South Dakota Gov. Kristi Noem says President Joe Biden’s executive order canceling the Keystone XL pipeline has “devastated” residents of her state economically.
Not only are thousands of workers left without jobs, Noem said, but communities were preparing for an influx of residents to work on the pipeline and the tax revenues it would generate.
The nearly 1,200-mile leg of the pipeline was to run from Alberta, Canada, through Montana, into South Dakota, and on to Nebraska. It was to run diagonally through nine counties in South Dakota before exiting the state.
“[The cancellation] was just wrong. It was responding to politics, but not the facts, behind what this really does for us in this country and the [energy] independence it gives us,” Noem said Wednesday night on Fox News Channel’s “Hannity” program. “And I’m all about supporting a diversified energy portfolio, but it should be an American energy portfolio.
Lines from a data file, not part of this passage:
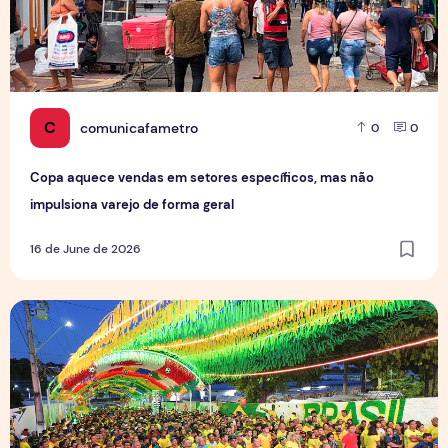
C
comunicafametro
0
0
Copa aquece vendas em setores específicos, mas não
impulsiona varejo de forma geral
16 de June de 2026
Tradição das Ruas da Copa mobiliza moradores e fortalece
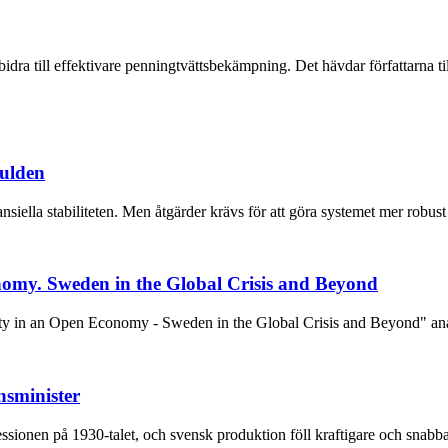
bidra till effektivare penningtvättsbekämpning. Det hävdar författarna 
kulden
siella stabiliteten. Men åtgärder krävs för att göra systemet mer robust
nomy. Sweden in the Global Crisis and Beyond
ility in an Open Economy - Sweden in the Global Crisis and Beyond" ana
nsminister
essionen på 1930-talet, och svensk produktion föll kraftigare och snab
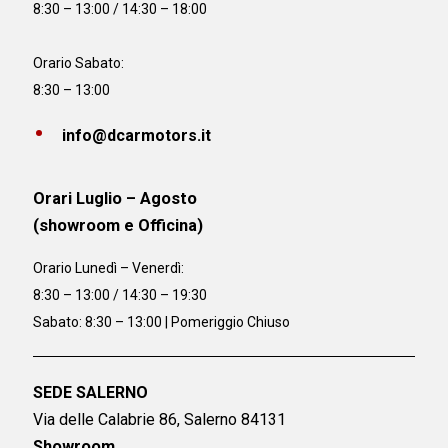
8:30 – 13:00 / 14:30 – 18:00
Orario Sabato:
8:30 – 13:00
info@dcarmotors.it
Orari Luglio – Agosto
(showroom e Officina)
Orario
Lunedì – Venerdì:
8:30 – 13:00 / 14:30 – 19:30
Sabato: 8:30 – 13:00 | Pomeriggio Chiuso
SEDE SALERNO
Via delle Calabrie 86, Salerno 84131
Showroom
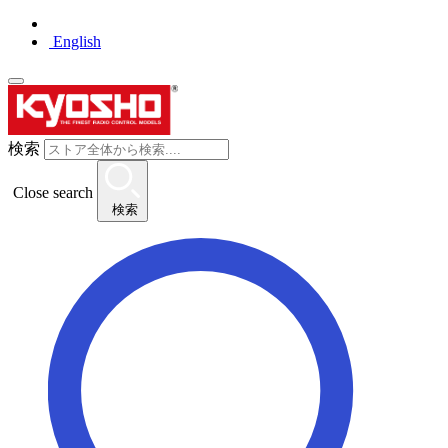
English
検索
Close search
検索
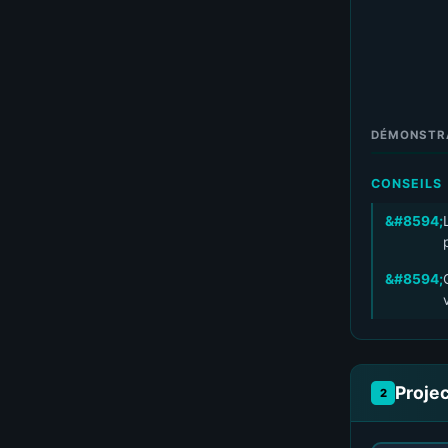
DÉMONSTR
CONSEILS
Proje
2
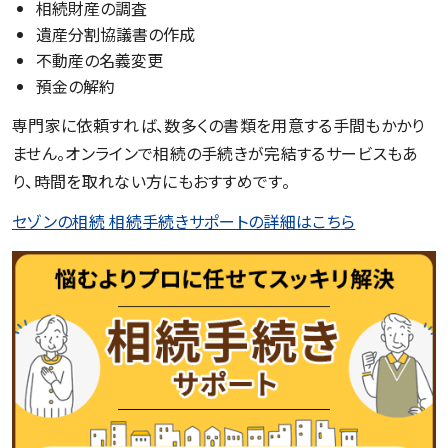
相続財産の調査
遺産分割協議書の作成
不動産の名義変更
預金の解約
専門家に依頼すれば、数多くの書類を用意する手間もかかり
ません。オンラインで相続の手続きが完結するサービスもあ
り、時間を取れない方にもおすすめです。
セゾンの相続 相続手続きサポートの詳細はこちら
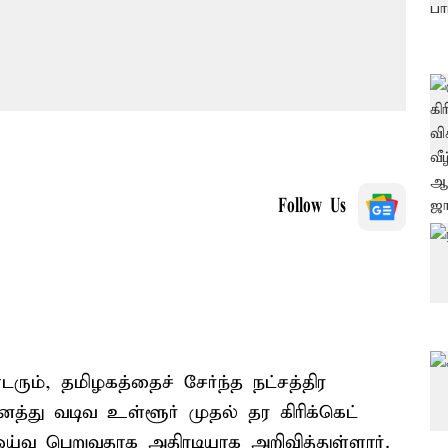
Follow Us
ும், தமிழகத்தைச் சேர்ந்த நட்சத்திர
த்து வடிவ உள்ளூர் முதல் தர கிரிக்கெட்
 ஓய்வு பெறுவதாக அதிரடியாக அறிவித்துள்ளார்.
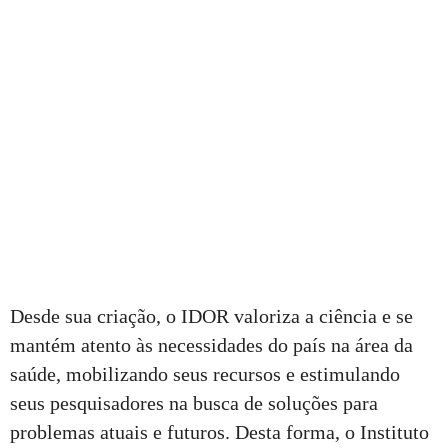
Desde sua criação, o IDOR valoriza a ciência e se
mantém atento às necessidades do país na área da
saúde, mobilizando seus recursos e estimulando
seus pesquisadores na busca de soluções para
problemas atuais e futuros. Desta forma, o Instituto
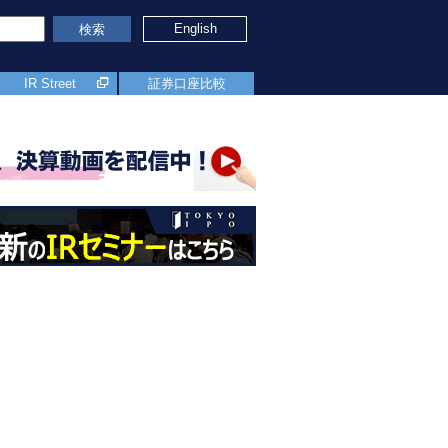
English
検索
IR Street
証券口座比較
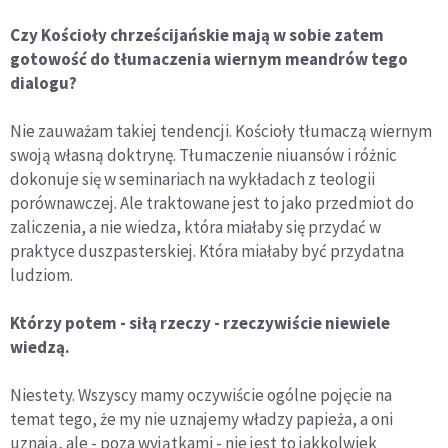
Czy Kościoły chrześcijańskie mają w sobie zatem
gotowość do tłumaczenia wiernym meandrów tego
dialogu?
Nie zauważam takiej tendencji. Kościoły tłumaczą wiernym
swoją własną doktrynę. Tłumaczenie niuansów i różnic
dokonuje się w seminariach na wykładach z teologii
porównawczej. Ale traktowane jest to jako przedmiot do
zaliczenia, a nie wiedza, która miałaby się przydać w
praktyce duszpasterskiej. Która miałaby być przydatna
ludziom.
Którzy potem - siłą rzeczy - rzeczywiście niewiele
wiedzą.
Niestety. Wszyscy mamy oczywiście ogólne pojęcie na
temat tego, że my nie uznajemy władzy papieża, a oni
uznają, ale - poza wyjątkami - nie jest to jakkolwiek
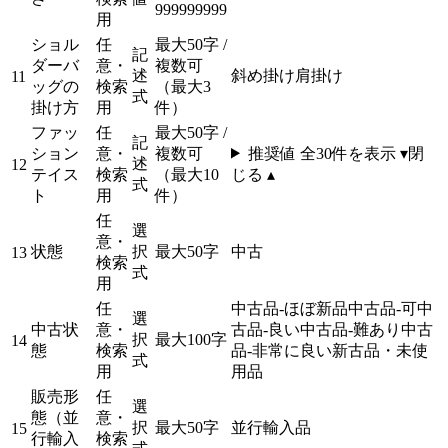
999999999
用
ショル
任
最大50字 /
記
ダーバ
意・
複数可
述
斜め掛け
肩掛け
11
ッグの
検索
（最大3
式
掛け方
用
件）
ファッ
任
最大50字 /
記
ション
意・
複数可
推奨値 全
30
件を表示 ▾
閉
述
12
テイス
検索
（最大10
じる ▴
式
ト
用
件）
任
選
意・
状態
択
最大50字
中古
13
検索
式
用
任
中古品-ほぼ新品
中古品-可
中
選
中古状
意・
古品-良い
中古品-難あり
中古
択
最大100字
14
態
検索
品-非常に良い
新古品・未使
式
用
用品
販売形
任
選
態（並
意・
択
最大50字
並行輸入品
15
行輸入
検索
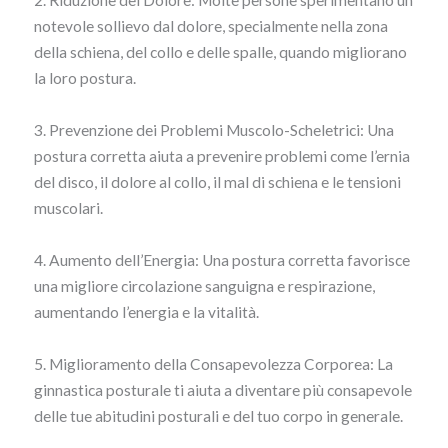
notevole sollievo dal dolore, specialmente nella zona
della schiena, del collo e delle spalle, quando migliorano
la loro postura.
3. Prevenzione dei Problemi Muscolo-Scheletrici: Una
postura corretta aiuta a prevenire problemi come l’ernia
del disco, il dolore al collo, il mal di schiena e le tensioni
muscolari.
4. Aumento dell’Energia: Una postura corretta favorisce
una migliore circolazione sanguigna e respirazione,
aumentando l’energia e la vitalità.
5. Miglioramento della Consapevolezza Corporea: La
ginnastica posturale ti aiuta a diventare più consapevole
delle tue abitudini posturali e del tuo corpo in generale.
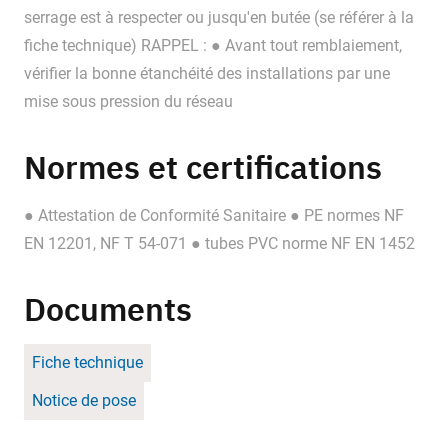
serrage est à respecter ou jusqu'en butée (se référer à la
fiche technique) RAPPEL : ● Avant tout remblaiement,
vérifier la bonne étanchéité des installations par une
mise sous pression du réseau
Normes et certifications
● Attestation de Conformité Sanitaire ● PE normes NF
EN 12201, NF T 54-071 ● tubes PVC norme NF EN 1452
Documents
Fiche technique
Notice de pose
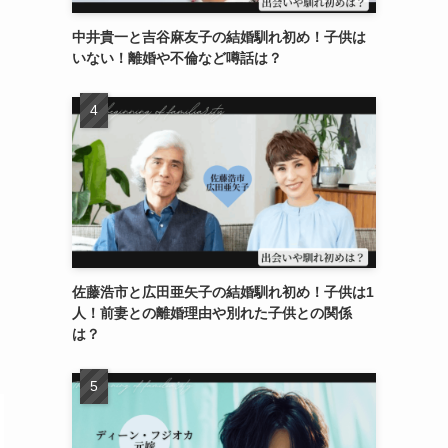
中井貴一と吉谷麻友子の結婚馴れ初め！子供は
いない！離婚や不倫など噂話は？
佐藤浩市と広田亜矢子の結婚馴れ初め！子供は1
人！前妻との離婚理由や別れた子供との関係
は？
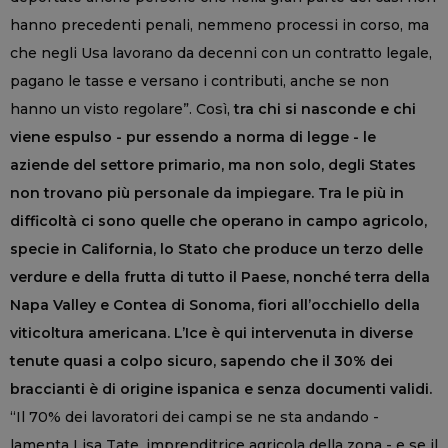
hanno precedenti penali, nemmeno processi in corso, ma
che negli Usa lavorano da decenni con un contratto legale,
pagano le tasse e versano i contributi, anche se non
hanno un visto regolare”. Così,
tra chi si nasconde e chi
viene espulso - pur essendo a norma di legge - le
aziende del settore primario, ma non solo, degli States
non trovano più personale da impiegare. Tra le più in
difficoltà ci sono quelle che operano in campo agricolo,
specie in California, lo Stato che produce un terzo delle
verdure e della frutta di tutto il Paese, nonché terra della
Napa Valley e Contea di Sonoma, fiori all’occhiello della
viticoltura americana. L’Ice è qui intervenuta in diverse
tenute quasi a colpo sicuro, sapendo che il 30% dei
braccianti è di origine ispanica e senza documenti validi.
“Il 70% dei lavoratori dei campi se ne sta andando -
lamenta Lisa Tate, imprenditrice agricola della zona - e se il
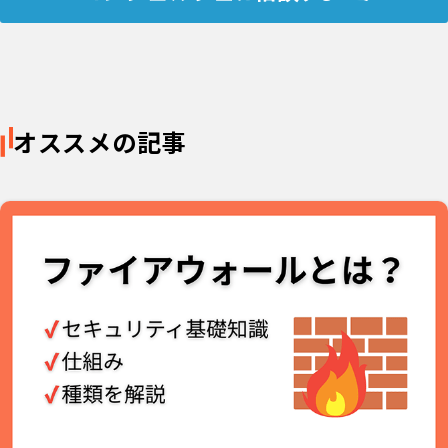
オススメの記事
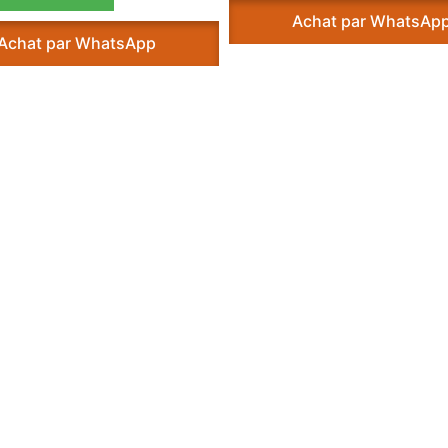
Achat par WhatsAp
Achat par WhatsApp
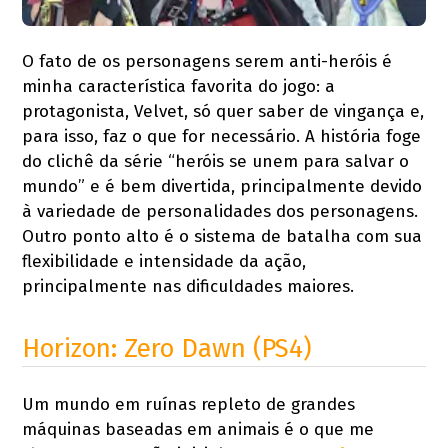
O fato de os personagens serem anti-heróis é
minha característica favorita do jogo: a
protagonista, Velvet, só quer saber de vingança e,
para isso, faz o que for necessário. A história foge
do clichê da série “heróis se unem para salvar o
mundo” e é bem divertida, principalmente devido
à variedade de personalidades dos personagens.
Outro ponto alto é o sistema de batalha com sua
flexibilidade e intensidade da ação,
principalmente nas dificuldades maiores.
Horizon: Zero Dawn (PS4)
Um mundo em ruínas repleto de grandes
máquinas baseadas em animais é o que me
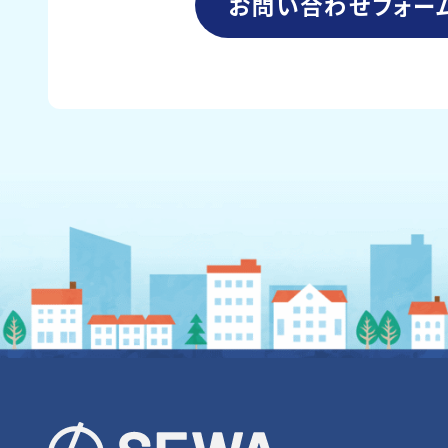
お問い合わせフォー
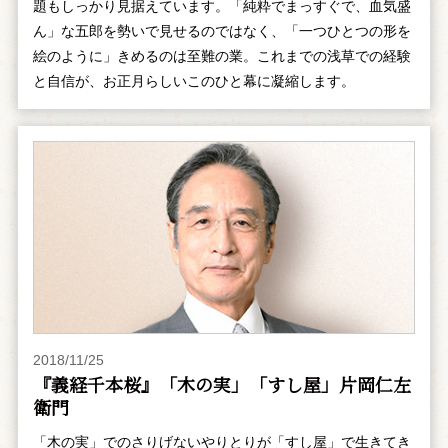
題もしっかり見据えています。「純粋でまっすぐで、血気盛
ん」な五郎を勢いで見せるのではなく、「一つひとつの形を
絵のように」きめるのは至難の業。これまでの浅草での経験
と自信が、お正月らしいこのひと幕に凝縮します。
2018/11/25
『義経千本桜』「木の実」「すし屋」片岡仁左
衛門
「木の実」でのさりげないやりとりが「すし屋」で生きてき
This is a national security issue.”
A week earlier, Feb. 16, on “Fox News Primetime,” the Republican governor said construction of the pipeline was well underway when the president pulled the plug on it:
In fact, they had already built a couple of pumping stations. They had the pipeline laid out ready to be installed, and then when [Biden] pulled the permits, everything just stopped.
Noem related stories she had heard of families and businesses facing economic hardship that will result from the cancellation.
“We had restaurants and motels and gas stations that had expanded, getting ready for the workers that were going to be here [for] the next several years building the pipeline,” she said, adding that communities were counting on the property tax revenues for road maintenance and teachers’ salaries.
“Overnight, their whole plan for the future was just gone,” Noem said.
A week earlier, Feb. 8, South Dakota residents and business owners upset by the cancellation appealed to the state’s Republican congressman to help save the project.
Rep. Dusty Johnson, R-S.D., organized the gathering and was joined by Rep. Kelly Armstrong, R-N.D., who is sponsoring legislation to restart the pipeline, and Rep. Dan Newhouse, R-Wash., chairman of the bipartisan Congressional Western Caucus, The Associated Press reported.
Jeff Birkeland, the CEO of West Central Electric Cooperative, a business that would have serviced pump stations along part of the pipeline route, said his company “lost $90 million in revenue.” He added that the pipeline would have created an estimated $100 million in annual tax revenues for the state government and municipalities.
Johnson said he hopes the testimonies by South Dakotans will help revive the pipeline project. “It is so often that stories hold more weight than data,” he was quoted as saying.
South Dakota’s unemployment rate decreased 0.5% to 3% in December 2020, before the pipeline cancellation, according to the state’s Department of Labor and Regulation. The number of unemployed decreased by 2,000 (12.5%) to 14,000.